É sabido que uma das maiores dificuldades encontradas pela Administração Pública é a gestão das despesas com pessoal, em especial no que se refere ao controle, isto é, respeitar os limites impostos tanto pela Lei de Responsabilidade Fiscal como a própria Constituição. Considerando isto, é correto afirmar que:
- A)A competência para definir os limites de despesa com pessoal ativo e inativo dos entes federados será por meio de lei ordinária.
Errada, porque a definição dos limites de despesa com pessoal não é feita por lei ordinária, e sim por lei complementar, conforme a Constituição e a LC 101/2000.
- B)A apuração de despesa com pessoal considerará o período do mês atual somado aos onze meses imediatamente anteriores.
Certa, porque a apuração da despesa com pessoal considera o mês de referência somado aos 11 meses imediatamente anteriores, conforme o art. 18 da LRF.
- C)Os pagamentos de indenização por demissão de servidores ou empregados entram na despesa com pessoal.
Errada, porque indenizações por demissão de servidores ou empregados não integram a despesa com pessoal, já que a LRF exclui verbas dessa natureza do cômputo.
- D)O limite de gasto com pessoal para a União, Estados, Municípios e Distrito Federal é de 50% da receita corrente líquida.
Errada, porque os limites de despesa com pessoal não são de 50% para todos os entes; a LRF prevê percentuais diferentes, como os do art. 19 e 20.
Gabarito: B
A despesa com pessoal é um dos pontos mais sensíveis da Lei de Responsabilidade Fiscal, porque pode engolir o orçamento se não houver freio. Por isso, a LRF traz regras bem objetivas sobre o que entra na conta, como se calcula a despesa e quais percentuais máximos cada ente pode respeitar. Aqui, o foco da questão é o período de apuração: a despesa com pessoal deve ser apurada considerando o mês de referência mais os 11 meses imediatamente anteriores, formando uma janela de 12 meses. Isso está no art. 18, caput, da LC 101/2000. Então, se a questão fala exatamente nessa lógica, ela acertou o ponto central. Esse cálculo móvel existe para evitar maquiagem contábil. Não adianta o ente público reduzir gastos só em um mês para parecer dentro do limite e depois voltar a gastar muito. A LRF olha a média dos últimos 12 meses para dar uma visão mais real da situação fiscal. Além disso, nem tudo que parece gasto com servidor entra automaticamente como despesa com pessoal, e os limites não são iguais para todos os entes. Por exemplo, a própria Constituição e a LRF trazem percentuais diferentes e regras específicas para União, Estados, DF e Municípios. Por isso, a leitura apressada costuma levar ao erro.

= REGISTROS SELECIONADOS =
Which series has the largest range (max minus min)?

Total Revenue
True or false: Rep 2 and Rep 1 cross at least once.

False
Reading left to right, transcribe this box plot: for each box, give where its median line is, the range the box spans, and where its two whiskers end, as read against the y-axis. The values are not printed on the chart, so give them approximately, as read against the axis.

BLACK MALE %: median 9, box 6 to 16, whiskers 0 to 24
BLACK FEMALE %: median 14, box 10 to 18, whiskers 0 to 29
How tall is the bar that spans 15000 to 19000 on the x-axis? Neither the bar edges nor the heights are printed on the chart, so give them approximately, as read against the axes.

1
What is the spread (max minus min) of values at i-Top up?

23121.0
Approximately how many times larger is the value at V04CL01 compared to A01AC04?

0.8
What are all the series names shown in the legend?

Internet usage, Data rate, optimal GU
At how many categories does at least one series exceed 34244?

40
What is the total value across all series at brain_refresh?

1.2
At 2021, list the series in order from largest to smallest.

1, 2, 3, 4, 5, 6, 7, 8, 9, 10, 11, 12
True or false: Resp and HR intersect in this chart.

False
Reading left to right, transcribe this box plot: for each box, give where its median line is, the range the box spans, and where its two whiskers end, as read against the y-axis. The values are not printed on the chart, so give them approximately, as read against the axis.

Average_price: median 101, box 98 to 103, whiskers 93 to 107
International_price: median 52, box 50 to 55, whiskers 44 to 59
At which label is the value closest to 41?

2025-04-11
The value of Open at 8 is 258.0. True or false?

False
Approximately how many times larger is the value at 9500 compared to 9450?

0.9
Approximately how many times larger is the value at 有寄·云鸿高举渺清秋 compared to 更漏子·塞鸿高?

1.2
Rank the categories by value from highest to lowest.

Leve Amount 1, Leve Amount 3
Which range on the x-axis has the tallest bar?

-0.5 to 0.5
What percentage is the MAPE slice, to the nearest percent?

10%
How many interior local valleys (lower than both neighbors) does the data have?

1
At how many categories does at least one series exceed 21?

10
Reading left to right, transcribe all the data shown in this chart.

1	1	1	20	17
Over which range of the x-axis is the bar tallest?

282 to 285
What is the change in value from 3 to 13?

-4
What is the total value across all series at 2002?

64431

= SUA TAREFA =
Reproduza, sem nenhuma alteração, o trecho do texto sobre despesa com pessoal que vai de "Errada, porque indenizações" a "art. 19 e 20.".

= RESPOSTA =
Errada, porque indenizações por demissão de servidores ou empregados não integram a despesa com pessoal, já que a LRF exclui verbas dessa natureza do cômputo.
- D)O limite de gasto com pessoal para a União, Estados, Municípios e Distrito Federal é de 50% da receita corrente líquida.
Errada, porque os limites de despesa com pessoal não são de 50% para todos os entes; a LRF prevê percentuais diferentes, como os do art. 19 e 20.